ONE of the most active groups in the entire Yes movement is Yes Pollok and in of our regular “spotlight” sessions on a particular group, we can show just how busy they are.

This year they have already had a talk from former MP Michelle Thomson who has rejoined the SNP, and have also had a successful day with a stall outside their local Aldi – “It wasn’t as cold as we had feared and the feedback we received about independence was very warm,” they said – but they are only just getting going.

Next up is Yes Pollok’s Social Night on Saturday March 2 from 7pm until 11.30pm at the Crookston Bowling Club, 790 Crookston Rd in Glasgow.

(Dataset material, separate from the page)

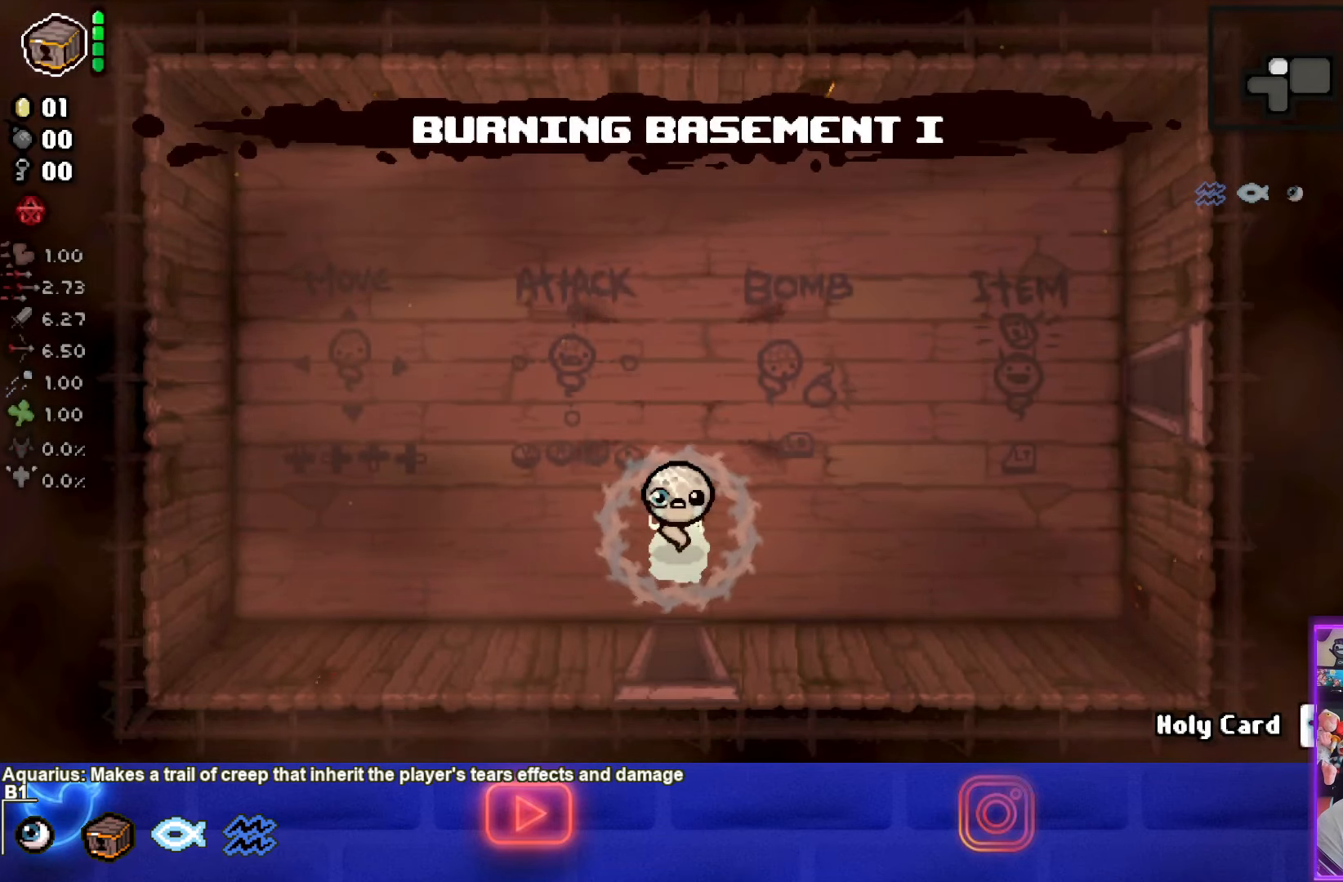
{"buttons": ["R1"], "left_stick": "center", "right_stick": "center", "events": [[433, "R1", "down"]]}
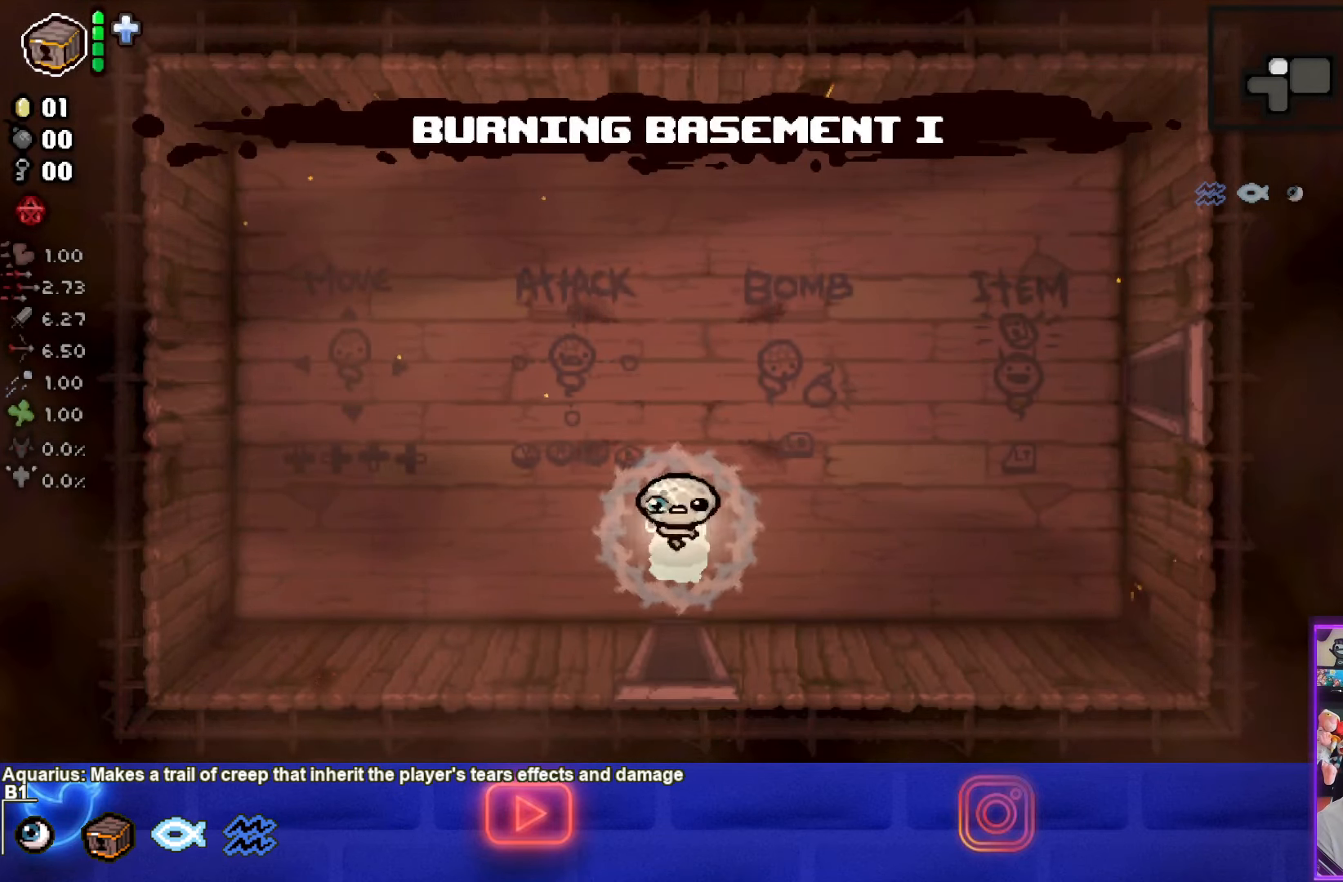
{"buttons": [], "left_stick": "center", "right_stick": "center", "events": [[83, "R1", "up"]]}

Yes Pollok says it is “a night for all of our independence-supporting friends.

“It’s the perfect way to let your hair down, with politically inspired music from Citizen Smart, one of the leading Yes songwriters and performers from the last campaign, comedy from one of the most familiar faces on the Scottish comedy circuit Patrick Rolink, and music from very own DJ Alex Mitchell “

Those attending can also tuck into the buffet, all included in the cost of a ticket.

They add: “We also have fantastic raffle prizes to be won, from Yes T-shirts, flags, tote bags to custom painted glassware.”

Tickets are £8 from Eventbrite, and Yes Pollok asks you to join them “for fun, drinks, politics, jokes and great music.”

There’s also a meeting of the group on March 6, and on April 20 they will be distributing The National in their area.

One of the group’s regular features is a blog accessed via their facebook page or website

The latest blog is worth reading. Here’s an excerpt: “Democracy in Britain begins and ends with the House of Commons. The House of Lords can be ignored because it cannot constrain or overrule the Commons. The devolved Parliaments can exercise devolved powers but these can be, and are, altered or removed at any time by a simple Act of Parliament passed in the Commons. Local authorities have their responsibilities tightly controlled by central government which they rely on for nearly all of their funding.

“The Commons is made up of 650 Members of Parliament (MPs). In the best of all possible worlds each MP would represent all of their constituents. This is obviously not possible. In the current Parliament all MPs were first elected as members of a political party and their first loyalty is to that party.”

Given Lord Keen’s infamous statement: “The UK Parliament is sovereign, the Scottish Parliament is not,” it’s good to see “democracy” being questioned.